Stored data entries:
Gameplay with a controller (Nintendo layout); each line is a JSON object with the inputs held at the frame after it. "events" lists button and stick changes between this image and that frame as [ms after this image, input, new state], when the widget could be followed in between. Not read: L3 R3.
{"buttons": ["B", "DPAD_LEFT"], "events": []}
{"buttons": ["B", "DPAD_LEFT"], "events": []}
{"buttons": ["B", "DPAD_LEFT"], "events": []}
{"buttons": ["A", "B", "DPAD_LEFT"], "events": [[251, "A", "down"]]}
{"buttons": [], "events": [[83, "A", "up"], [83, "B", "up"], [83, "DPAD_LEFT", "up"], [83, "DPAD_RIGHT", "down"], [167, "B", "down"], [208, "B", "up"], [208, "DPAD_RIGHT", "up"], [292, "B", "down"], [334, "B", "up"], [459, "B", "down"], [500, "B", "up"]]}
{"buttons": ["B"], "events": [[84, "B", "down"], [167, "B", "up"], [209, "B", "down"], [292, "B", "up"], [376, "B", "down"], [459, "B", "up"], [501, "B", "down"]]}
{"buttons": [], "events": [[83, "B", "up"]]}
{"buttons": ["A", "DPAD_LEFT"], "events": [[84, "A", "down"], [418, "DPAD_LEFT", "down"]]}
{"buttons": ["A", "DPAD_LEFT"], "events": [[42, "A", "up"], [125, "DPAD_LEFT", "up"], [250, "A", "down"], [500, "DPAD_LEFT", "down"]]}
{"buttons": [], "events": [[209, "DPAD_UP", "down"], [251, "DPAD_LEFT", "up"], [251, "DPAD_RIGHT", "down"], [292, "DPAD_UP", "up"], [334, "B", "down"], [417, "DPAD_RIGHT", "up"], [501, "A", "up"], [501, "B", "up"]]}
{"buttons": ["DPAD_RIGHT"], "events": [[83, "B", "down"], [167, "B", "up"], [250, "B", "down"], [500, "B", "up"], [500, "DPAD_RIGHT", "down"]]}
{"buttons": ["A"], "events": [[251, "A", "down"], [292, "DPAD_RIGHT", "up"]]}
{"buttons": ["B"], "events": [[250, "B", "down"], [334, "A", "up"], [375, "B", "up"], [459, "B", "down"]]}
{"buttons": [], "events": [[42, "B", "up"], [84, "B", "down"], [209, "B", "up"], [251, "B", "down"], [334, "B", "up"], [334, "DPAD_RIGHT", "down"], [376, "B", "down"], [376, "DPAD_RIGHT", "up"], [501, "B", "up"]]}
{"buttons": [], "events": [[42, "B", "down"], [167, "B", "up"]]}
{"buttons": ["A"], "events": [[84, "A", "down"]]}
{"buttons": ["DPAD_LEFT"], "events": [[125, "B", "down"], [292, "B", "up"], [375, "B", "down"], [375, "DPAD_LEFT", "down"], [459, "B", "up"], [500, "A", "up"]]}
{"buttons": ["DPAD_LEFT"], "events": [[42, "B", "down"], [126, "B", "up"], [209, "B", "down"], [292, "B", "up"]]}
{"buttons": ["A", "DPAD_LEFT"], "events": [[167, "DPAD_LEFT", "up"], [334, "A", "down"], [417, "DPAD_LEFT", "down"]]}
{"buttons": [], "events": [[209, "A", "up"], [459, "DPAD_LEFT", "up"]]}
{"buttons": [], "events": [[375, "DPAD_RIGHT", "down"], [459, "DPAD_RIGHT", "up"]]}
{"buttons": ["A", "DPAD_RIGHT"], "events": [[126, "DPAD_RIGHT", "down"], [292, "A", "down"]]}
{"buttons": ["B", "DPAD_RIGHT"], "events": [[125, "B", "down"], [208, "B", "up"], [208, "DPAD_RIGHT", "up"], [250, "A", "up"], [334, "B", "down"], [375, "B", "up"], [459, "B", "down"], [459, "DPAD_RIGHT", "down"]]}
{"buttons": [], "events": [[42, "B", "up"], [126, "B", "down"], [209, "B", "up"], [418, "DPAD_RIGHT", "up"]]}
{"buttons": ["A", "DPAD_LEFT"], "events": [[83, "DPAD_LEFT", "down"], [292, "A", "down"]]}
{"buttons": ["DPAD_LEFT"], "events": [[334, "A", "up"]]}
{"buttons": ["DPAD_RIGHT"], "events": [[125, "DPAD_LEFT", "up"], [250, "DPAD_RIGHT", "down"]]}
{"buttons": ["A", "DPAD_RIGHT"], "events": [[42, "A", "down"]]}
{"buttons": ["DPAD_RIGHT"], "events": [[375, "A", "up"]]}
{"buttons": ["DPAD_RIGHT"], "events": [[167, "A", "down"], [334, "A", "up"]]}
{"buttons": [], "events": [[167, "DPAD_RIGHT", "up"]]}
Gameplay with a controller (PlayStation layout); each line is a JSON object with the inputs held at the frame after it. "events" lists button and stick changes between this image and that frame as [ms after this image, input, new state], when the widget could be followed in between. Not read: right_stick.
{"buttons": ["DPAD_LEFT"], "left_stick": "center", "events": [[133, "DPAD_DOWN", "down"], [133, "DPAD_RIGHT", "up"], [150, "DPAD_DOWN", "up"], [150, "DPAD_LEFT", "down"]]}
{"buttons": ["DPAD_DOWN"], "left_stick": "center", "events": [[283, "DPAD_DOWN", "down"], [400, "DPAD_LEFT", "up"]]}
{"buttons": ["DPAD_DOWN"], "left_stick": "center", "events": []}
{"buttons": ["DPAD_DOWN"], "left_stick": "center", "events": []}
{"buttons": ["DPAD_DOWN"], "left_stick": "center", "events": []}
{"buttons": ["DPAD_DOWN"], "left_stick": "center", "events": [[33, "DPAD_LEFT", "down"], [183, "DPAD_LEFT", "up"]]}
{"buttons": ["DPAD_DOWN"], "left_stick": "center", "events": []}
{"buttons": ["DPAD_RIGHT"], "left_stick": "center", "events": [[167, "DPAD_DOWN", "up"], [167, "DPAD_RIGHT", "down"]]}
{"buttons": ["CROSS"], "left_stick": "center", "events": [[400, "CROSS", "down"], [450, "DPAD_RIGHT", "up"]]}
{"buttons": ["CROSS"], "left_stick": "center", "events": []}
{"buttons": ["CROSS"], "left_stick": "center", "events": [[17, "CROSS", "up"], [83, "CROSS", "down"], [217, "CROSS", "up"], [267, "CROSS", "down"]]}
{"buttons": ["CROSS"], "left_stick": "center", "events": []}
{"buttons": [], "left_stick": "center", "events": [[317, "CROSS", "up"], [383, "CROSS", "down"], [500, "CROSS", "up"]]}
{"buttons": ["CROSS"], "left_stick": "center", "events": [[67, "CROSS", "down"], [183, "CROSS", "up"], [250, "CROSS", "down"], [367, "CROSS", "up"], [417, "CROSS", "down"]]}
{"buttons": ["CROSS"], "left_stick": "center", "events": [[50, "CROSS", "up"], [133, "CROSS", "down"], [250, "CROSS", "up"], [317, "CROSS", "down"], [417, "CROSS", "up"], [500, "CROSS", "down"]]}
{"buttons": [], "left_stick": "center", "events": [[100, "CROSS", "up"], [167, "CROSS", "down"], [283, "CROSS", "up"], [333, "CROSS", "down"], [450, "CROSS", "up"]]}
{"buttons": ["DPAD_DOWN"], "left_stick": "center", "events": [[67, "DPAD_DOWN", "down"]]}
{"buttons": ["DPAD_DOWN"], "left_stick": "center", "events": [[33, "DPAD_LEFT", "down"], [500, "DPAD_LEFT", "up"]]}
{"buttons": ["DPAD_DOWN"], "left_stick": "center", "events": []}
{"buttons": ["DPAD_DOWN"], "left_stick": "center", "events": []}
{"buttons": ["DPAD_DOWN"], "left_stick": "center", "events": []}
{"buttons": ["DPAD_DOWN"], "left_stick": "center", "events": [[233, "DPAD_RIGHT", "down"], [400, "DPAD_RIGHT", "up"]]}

What you should do - The records above need to be duplicated. Keep every word unchanged.

Solution to this task -
Gameplay with a controller (Nintendo layout); each line is a JSON object with the inputs held at the frame after it. "events" lists button and stick changes between this image and that frame as [ms after this image, input, new state], when the widget could be followed in between. Not read: L3 R3.
{"buttons": ["B", "DPAD_LEFT"], "events": []}
{"buttons": ["B", "DPAD_LEFT"], "events": []}
{"buttons": ["B", "DPAD_LEFT"], "events": []}
{"buttons": ["A", "B", "DPAD_LEFT"], "events": [[251, "A", "down"]]}
{"buttons": [], "events": [[83, "A", "up"], [83, "B", "up"], [83, "DPAD_LEFT", "up"], [83, "DPAD_RIGHT", "down"], [167, "B", "down"], [208, "B", "up"], [208, "DPAD_RIGHT", "up"], [292, "B", "down"], [334, "B", "up"], [459, "B", "down"], [500, "B", "up"]]}
{"buttons": ["B"], "events": [[84, "B", "down"], [167, "B", "up"], [209, "B", "down"], [292, "B", "up"], [376, "B", "down"], [459, "B", "up"], [501, "B", "down"]]}
{"buttons": [], "events": [[83, "B", "up"]]}
{"buttons": ["A", "DPAD_LEFT"], "events": [[84, "A", "down"], [418, "DPAD_LEFT", "down"]]}
{"buttons": ["A", "DPAD_LEFT"], "events": [[42, "A", "up"], [125, "DPAD_LEFT", "up"], [250, "A", "down"], [500, "DPAD_LEFT", "down"]]}
{"buttons": [], "events": [[209, "DPAD_UP", "down"], [251, "DPAD_LEFT", "up"], [251, "DPAD_RIGHT", "down"], [292, "DPAD_UP", "up"], [334, "B", "down"], [417, "DPAD_RIGHT", "up"], [501, "A", "up"], [501, "B", "up"]]}
{"buttons": ["DPAD_RIGHT"], "events": [[83, "B", "down"], [167, "B", "up"], [250, "B", "down"], [500, "B", "up"], [500, "DPAD_RIGHT", "down"]]}
{"buttons": ["A"], "events": [[251, "A", "down"], [292, "DPAD_RIGHT", "up"]]}
{"buttons": ["B"], "events": [[250, "B", "down"], [334, "A", "up"], [375, "B", "up"], [459, "B", "down"]]}
{"buttons": [], "events": [[42, "B", "up"], [84, "B", "down"], [209, "B", "up"], [251, "B", "down"], [334, "B", "up"], [334, "DPAD_RIGHT", "down"], [376, "B", "down"], [376, "DPAD_RIGHT", "up"], [501, "B", "up"]]}
{"buttons": [], "events": [[42, "B", "down"], [167, "B", "up"]]}
{"buttons": ["A"], "events": [[84, "A", "down"]]}
{"buttons": ["DPAD_LEFT"], "events": [[125, "B", "down"], [292, "B", "up"], [375, "B", "down"], [375, "DPAD_LEFT", "down"], [459, "B", "up"], [500, "A", "up"]]}
{"buttons": ["DPAD_LEFT"], "events": [[42, "B", "down"], [126, "B", "up"], [209, "B", "down"], [292, "B", "up"]]}
{"buttons": ["A", "DPAD_LEFT"], "events": [[167, "DPAD_LEFT", "up"], [334, "A", "down"], [417, "DPAD_LEFT", "down"]]}
{"buttons": [], "events": [[209, "A", "up"], [459, "DPAD_LEFT", "up"]]}
{"buttons": [], "events": [[375, "DPAD_RIGHT", "down"], [459, "DPAD_RIGHT", "up"]]}
{"buttons": ["A", "DPAD_RIGHT"], "events": [[126, "DPAD_RIGHT", "down"], [292, "A", "down"]]}
{"buttons": ["B", "DPAD_RIGHT"], "events": [[125, "B", "down"], [208, "B", "up"], [208, "DPAD_RIGHT", "up"], [250, "A", "up"], [334, "B", "down"], [375, "B", "up"], [459, "B", "down"], [459, "DPAD_RIGHT", "down"]]}
{"buttons": [], "events": [[42, "B", "up"], [126, "B", "down"], [209, "B", "up"], [418, "DPAD_RIGHT", "up"]]}
{"buttons": ["A", "DPAD_LEFT"], "events": [[83, "DPAD_LEFT", "down"], [292, "A", "down"]]}
{"buttons": ["DPAD_LEFT"], "events": [[334, "A", "up"]]}
{"buttons": ["DPAD_RIGHT"], "events": [[125, "DPAD_LEFT", "up"], [250, "DPAD_RIGHT", "down"]]}
{"buttons": ["A", "DPAD_RIGHT"], "events": [[42, "A", "down"]]}
{"buttons": ["DPAD_RIGHT"], "events": [[375, "A", "up"]]}
{"buttons": ["DPAD_RIGHT"], "events": [[167, "A", "down"], [334, "A", "up"]]}
{"buttons": [], "events": [[167, "DPAD_RIGHT", "up"]]}
Gameplay with a controller (PlayStation layout); each line is a JSON object with the inputs held at the frame after it. "events" lists button and stick changes between this image and that frame as [ms after this image, input, new state], when the widget could be followed in between. Not read: right_stick.
{"buttons": ["DPAD_LEFT"], "left_stick": "center", "events": [[133, "DPAD_DOWN", "down"], [133, "DPAD_RIGHT", "up"], [150, "DPAD_DOWN", "up"], [150, "DPAD_LEFT", "down"]]}
{"buttons": ["DPAD_DOWN"], "left_stick": "center", "events": [[283, "DPAD_DOWN", "down"], [400, "DPAD_LEFT", "up"]]}
{"buttons": ["DPAD_DOWN"], "left_stick": "center", "events": []}
{"buttons": ["DPAD_DOWN"], "left_stick": "center", "events": []}
{"buttons": ["DPAD_DOWN"], "left_stick": "center", "events": []}
{"buttons": ["DPAD_DOWN"], "left_stick": "center", "events": [[33, "DPAD_LEFT", "down"], [183, "DPAD_LEFT", "up"]]}
{"buttons": ["DPAD_DOWN"], "left_stick": "center", "events": []}
{"buttons": ["DPAD_RIGHT"], "left_stick": "center", "events": [[167, "DPAD_DOWN", "up"], [167, "DPAD_RIGHT", "down"]]}
{"buttons": ["CROSS"], "left_stick": "center", "events": [[400, "CROSS", "down"], [450, "DPAD_RIGHT", "up"]]}
{"buttons": ["CROSS"], "left_stick": "center", "events": []}
{"buttons": ["CROSS"], "left_stick": "center", "events": [[17, "CROSS", "up"], [83, "CROSS", "down"], [217, "CROSS", "up"], [267, "CROSS", "down"]]}
{"buttons": ["CROSS"], "left_stick": "center", "events": []}
{"buttons": [], "left_stick": "center", "events": [[317, "CROSS", "up"], [383, "CROSS", "down"], [500, "CROSS", "up"]]}
{"buttons": ["CROSS"], "left_stick": "center", "events": [[67, "CROSS", "down"], [183, "CROSS", "up"], [250, "CROSS", "down"], [367, "CROSS", "up"], [417, "CROSS", "down"]]}
{"buttons": ["CROSS"], "left_stick": "center", "events": [[50, "CROSS", "up"], [133, "CROSS", "down"], [250, "CROSS", "up"], [317, "CROSS", "down"], [417, "CROSS", "up"], [500, "CROSS", "down"]]}
{"buttons": [], "left_stick": "center", "events": [[100, "CROSS", "up"], [167, "CROSS", "down"], [283, "CROSS", "up"], [333, "CROSS", "down"], [450, "CROSS", "up"]]}
{"buttons": ["DPAD_DOWN"], "left_stick": "center", "events": [[67, "DPAD_DOWN", "down"]]}
{"buttons": ["DPAD_DOWN"], "left_stick": "center", "events": [[33, "DPAD_LEFT", "down"], [500, "DPAD_LEFT", "up"]]}
{"buttons": ["DPAD_DOWN"], "left_stick": "center", "events": []}
{"buttons": ["DPAD_DOWN"], "left_stick": "center", "events": []}
{"buttons": ["DPAD_DOWN"], "left_stick": "center", "events": []}
{"buttons": ["DPAD_DOWN"], "left_stick": "center", "events": [[233, "DPAD_RIGHT", "down"], [400, "DPAD_RIGHT", "up"]]}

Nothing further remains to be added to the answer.